IEA, küresel enerji sektöründen kaynaklanan metan emisyonlarının resmi olarak bildirilenden %70 daha yüksek olduğunu açıklarken, kömür endüstrisinin katkısı ilk kez ortaya kondu.
Paris merkezli Uluslararası Enerji Ajansı (IEA), 2022 Küresel Metan Takip raporunda, dünyanın metan emisyonlarını azaltmak için izleme çabalarını ve politika eylemini hızlandırması gerektiğini söyledi.
Kömür endüstrisinin katkısı, sorunun kaynaklarında ilk kez sorumlu tutuldu ve 42 milyon ton (Mt) ile fosil yakıt sektörünün diğer önemli aktörlerini geride bıraktı. Bu katkı paylarını, sırasıyla petrolden ve doğalgazdan kaynaklı 41 Mt ve 39 Mt izledi.
Rapor, her ülke için, sorunu dizginleyen bazı ilerleme belirtilerinin olasılığının görüldüğü, ilk kapsamlı emisyon tahminlerini sunuyor.
IEA, “Enerji sektöründen kaynaklanan metan emisyonları geçen yıl %5’in biraz altında büyüdü. Böylece 2019 seviyelerinin altında kaldı. Bu, emisyonları sınırlamaya yönelik bazı çabaların şimdiden işe yaradığını gösteriyor” dedi.
100’den fazla ülke, geçen yıl İskoçya’nın Glasgow kentinde düzenlenen COP26 iklim konferansında, metan emisyonlarını 2030 yılına kadar 2020 seviyelerine göre %30 azaltmak için ABD ve AB liderliğindeki bir girişime katıldı.
Ülke bazında ise geçen yıl enerji sektöründe en fazla metan emisyonuna 28 milyon tonla Çin yol açarken, bu ülkeyi 18 milyon tonla Rusya ve 17 milyon tonla ABD takip etti.
IEA’ye göre, enerji sektörü metan emisyonlarının %40’ına yol açarken, sektör kaynaklı metan emisyonları resmi rakamlardan %70 daha yüksek.
Londra merkezli iklim araştırma grubu Ember’den Anatoli Smirnov, “Metan sızıntıları, yanan kömürün iklim üzerindeki etkisini çoğaltıyor. Bu konu artık göz ardı edilemez. Kömür şirketleri bugüne kadar uygun maliyetli teknolojilere rağmen metan sızıntılarını azaltmak için çok az şey yaptı” dedi.

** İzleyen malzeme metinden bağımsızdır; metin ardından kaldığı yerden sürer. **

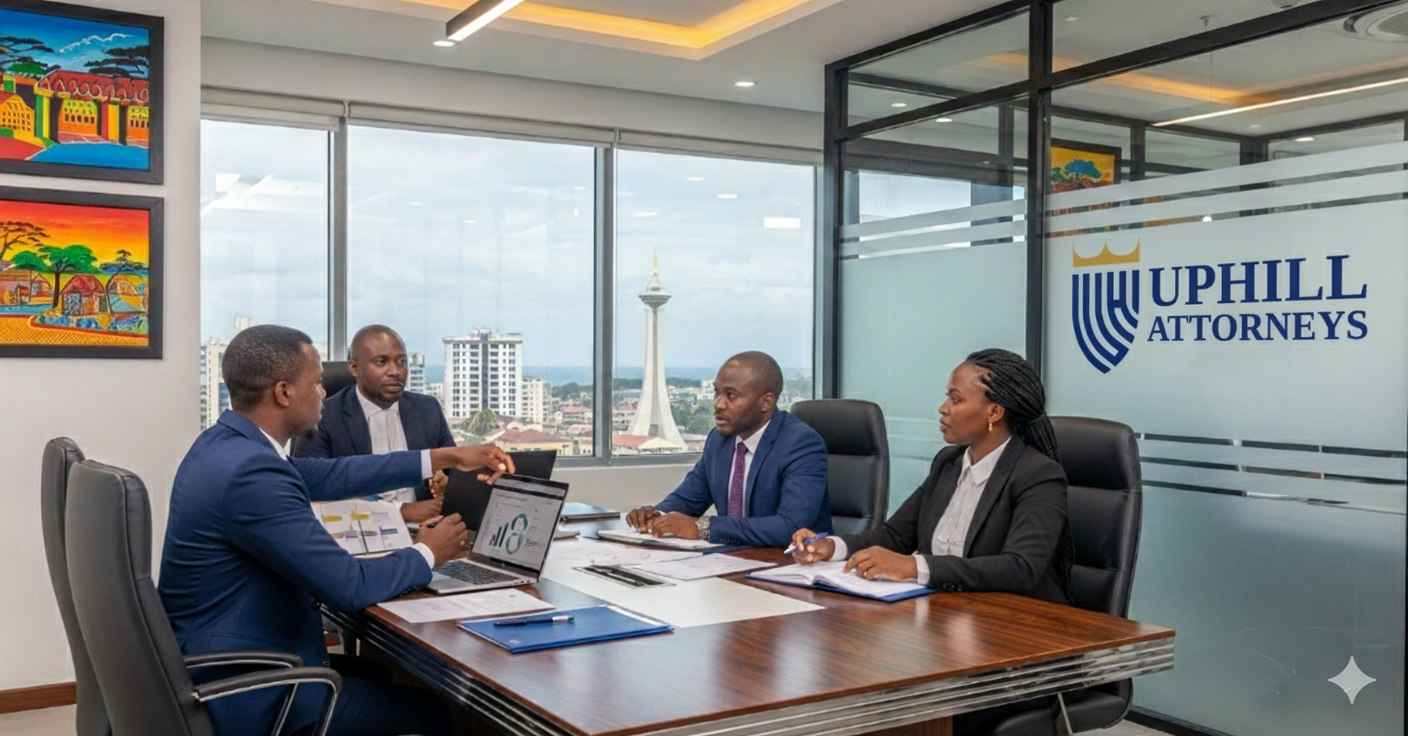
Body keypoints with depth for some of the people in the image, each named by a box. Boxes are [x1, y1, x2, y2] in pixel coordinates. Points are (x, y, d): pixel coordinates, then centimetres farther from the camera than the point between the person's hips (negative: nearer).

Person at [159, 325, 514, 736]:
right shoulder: (251, 472, -28)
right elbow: (349, 587, -25)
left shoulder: (226, 443, 2)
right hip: (241, 691, -10)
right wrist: (428, 553, -6)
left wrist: (445, 458, 14)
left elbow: (327, 476, 13)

Geçen yılki fosil yakıt faaliyetlerinin neden olduğu tüm metan emisyonlarının yakalanması ve satılması halinde doğal gaz piyasalarında 180 milyar metreküp ilave doğalgaz oluşacağı hesaplandı. Bu rakam, Avrupa’nın elektrik üretim sektöründe kullandığı doğalgaz miktarına eşit ve piyasalardaki mevcut arz sıkışıklığını rahatlatmak için yeterli olarak görülüyor.

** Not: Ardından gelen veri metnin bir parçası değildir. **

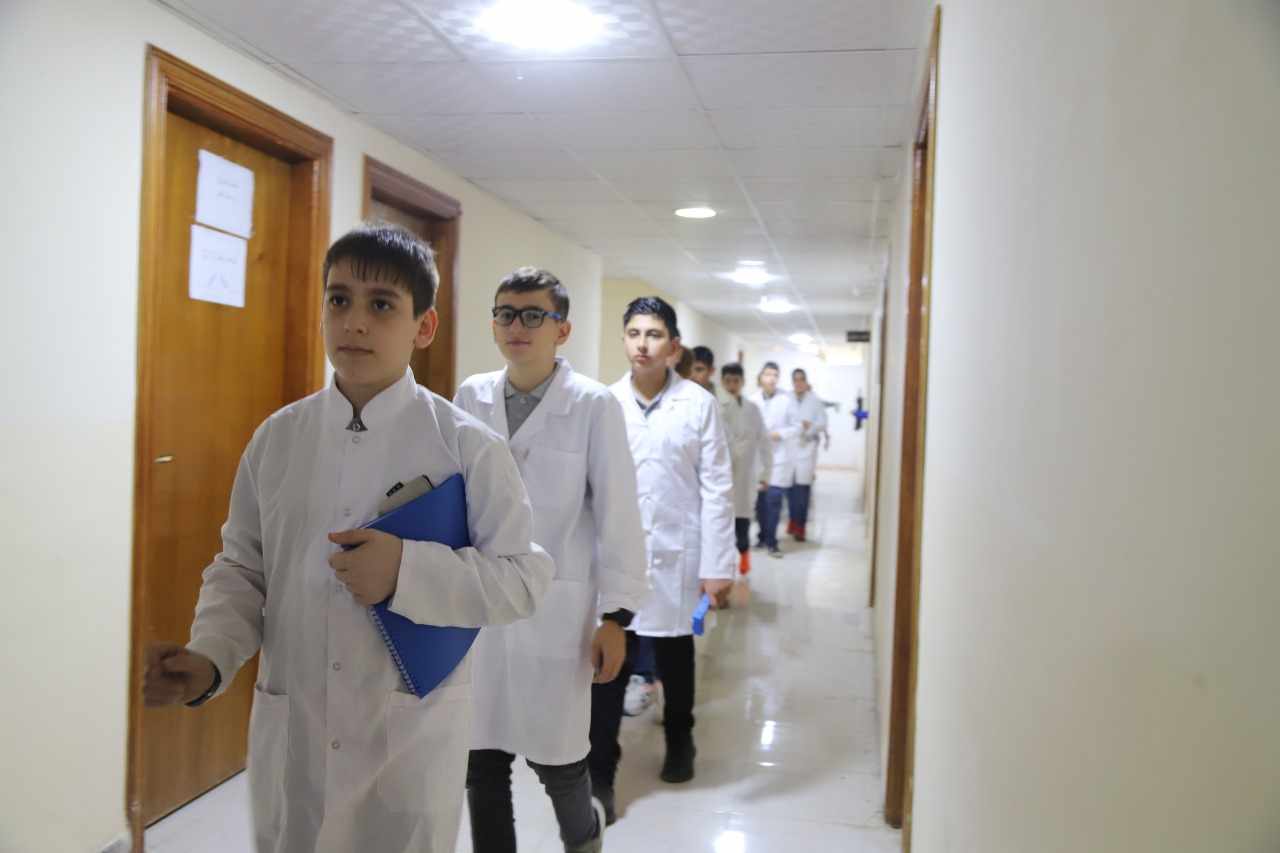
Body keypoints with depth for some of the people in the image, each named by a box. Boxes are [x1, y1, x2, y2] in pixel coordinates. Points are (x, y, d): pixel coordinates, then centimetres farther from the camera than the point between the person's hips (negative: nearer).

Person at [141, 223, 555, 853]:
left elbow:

IEA Başkanı Fatih Birol, verilere ilişkin değerlendirmesinde, artan doğalgaz fiyatlarına dikkati çekerek, “Günümüzün yükselen doğalgaz fiyatlarında, dünya çapındaki petrol ve gaz operasyonlarından kaynaklanan metan emisyonlarının neredeyse tamamı hiçbir net maliyet olmadan önlenebilirdi. Metan emisyonlarının ölçümü açısından alarm veren bir eksik raporlama söz konusu ve bu konuda daha fazla şeffaflık gerekiyor. Küresel Metan Taahhüdünün, emisyonların azaltılmasında bir dönüm noktası olması gerekiyor” ifadelerini kullandı.